◆ **Tâche donnée 1**
Renvoyez tel quel le passage de l'extrait de page qui commence aux mots "Le comble, c’est" et s'arrête après les mots "peu le saccage.".
◆ **Tâche donnée 2**
Répondez brièvement à ces questions sur l'extrait de page :
(a) À qui, selon l'extrait, la guerre est-elle une affaire trop sérieuse pour être confiée ?
(b) Qui n'est jamais invité à témoigner ?
(c) À quoi le débat se réduit-il le plus souvent ?
◆ **Tâche donnée 3**
Relevez tous les qualificatifs que l'extrait de page cite entre guillemets.

◆ **Extrait de page**
────────

N’est-il pas significatif que ce Palestinien, n’est présent que sur ces champs de ruine. Mais jamais invité à témoigner. Il est en effet trop dérangeant. C’est un illuminé à vocation terroriste et il risque de pulvériser une ambiance de courtoise connivence. La projection sur lui est beaucoup plus rentable qu’un échange révélant l’étendu d’un malheur et d’une injustice.

Le comble, c’est quand on invite un militaire pour expliquer, je ne sais quelle tactique ou la solidité de, je ne sais quel tunnel. Mais notre vaillant soldat déborde pour se laisser aller à une pérégrination historique. Nous savons depuis belle lurette que la guerre est une affaire trop sérieuse pour la confier aux militaires. Mais que dire quand l’histoire, cette vénérable citadelle, est prise d’assaut par un général décoré et paré de ses plus beaux atours ? Imaginons juste un peu le saccage.

Le débat n’est le plus souvent qu’un monologue stérile. La raison en est que souvent ces qualificatifs de « terroriste », de « Tsahal », de « kibboutz progressiste » : toute une sémantique qui plante le décor et crée un préalable incontournable. Une bulle dans laquelle on s’enferme à double tour. Tout autre discours est inaudible. Les clichés, les lieux communs sont appelés à la rescousse pour la recréation d’un imaginaire.

────────

◆ **Données fournies**
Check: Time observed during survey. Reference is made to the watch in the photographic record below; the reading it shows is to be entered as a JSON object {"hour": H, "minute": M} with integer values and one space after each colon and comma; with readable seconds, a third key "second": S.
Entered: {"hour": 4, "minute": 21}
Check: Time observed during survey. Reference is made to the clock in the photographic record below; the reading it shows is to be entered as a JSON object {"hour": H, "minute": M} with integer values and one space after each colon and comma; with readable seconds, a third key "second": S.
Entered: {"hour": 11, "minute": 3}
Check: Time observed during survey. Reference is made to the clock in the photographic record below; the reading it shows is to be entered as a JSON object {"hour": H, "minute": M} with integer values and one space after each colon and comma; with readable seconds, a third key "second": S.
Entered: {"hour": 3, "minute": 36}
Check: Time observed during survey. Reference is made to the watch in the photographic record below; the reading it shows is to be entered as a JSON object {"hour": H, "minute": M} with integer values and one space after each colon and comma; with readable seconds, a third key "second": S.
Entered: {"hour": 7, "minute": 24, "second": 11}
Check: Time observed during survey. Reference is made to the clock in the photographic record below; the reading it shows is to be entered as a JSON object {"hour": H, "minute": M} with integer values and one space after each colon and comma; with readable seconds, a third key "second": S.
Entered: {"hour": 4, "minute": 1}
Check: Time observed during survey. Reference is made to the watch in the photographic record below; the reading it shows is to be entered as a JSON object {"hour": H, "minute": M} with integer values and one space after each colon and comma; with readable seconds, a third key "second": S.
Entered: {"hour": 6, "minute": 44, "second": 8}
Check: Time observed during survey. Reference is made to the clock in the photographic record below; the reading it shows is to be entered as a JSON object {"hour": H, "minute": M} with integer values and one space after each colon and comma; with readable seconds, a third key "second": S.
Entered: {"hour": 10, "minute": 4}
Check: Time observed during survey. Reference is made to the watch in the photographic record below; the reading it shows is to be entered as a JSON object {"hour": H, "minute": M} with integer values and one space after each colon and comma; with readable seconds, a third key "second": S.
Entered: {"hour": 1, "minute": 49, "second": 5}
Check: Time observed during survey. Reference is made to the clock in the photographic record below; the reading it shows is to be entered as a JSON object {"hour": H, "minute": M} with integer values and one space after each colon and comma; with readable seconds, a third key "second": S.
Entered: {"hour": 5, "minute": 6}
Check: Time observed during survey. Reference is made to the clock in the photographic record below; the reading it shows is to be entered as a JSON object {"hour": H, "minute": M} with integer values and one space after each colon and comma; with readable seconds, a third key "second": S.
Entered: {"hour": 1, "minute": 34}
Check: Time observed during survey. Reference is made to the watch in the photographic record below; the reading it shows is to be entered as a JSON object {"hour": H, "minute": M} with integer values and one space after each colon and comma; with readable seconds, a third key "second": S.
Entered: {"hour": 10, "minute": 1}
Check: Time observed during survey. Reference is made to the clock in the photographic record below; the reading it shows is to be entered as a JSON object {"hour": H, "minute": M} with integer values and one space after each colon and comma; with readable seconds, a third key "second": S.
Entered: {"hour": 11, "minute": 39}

────────

◆ **Réponse correcte 1**
Le comble, c’est quand on invite un militaire pour expliquer, je ne sais quelle tactique ou la solidité de, je ne sais quel tunnel. Mais notre vaillant soldat déborde pour se laisser aller à une pérégrination historique. Nous savons depuis belle lurette que la guerre est une affaire trop sérieuse pour la confier aux militaires. Mais que dire quand l’histoire, cette vénérable citadelle, est prise d’assaut par un général décoré et paré de ses plus beaux atours ? Imaginons juste un peu le saccage.

◆ **Réponse correcte 2**
(a) Aux militaires.
(b) Le Palestinien.
(c) À un monologue stérile.

◆ **Réponse correcte 3**
« terroriste », « Tsahal », « kibboutz progressiste »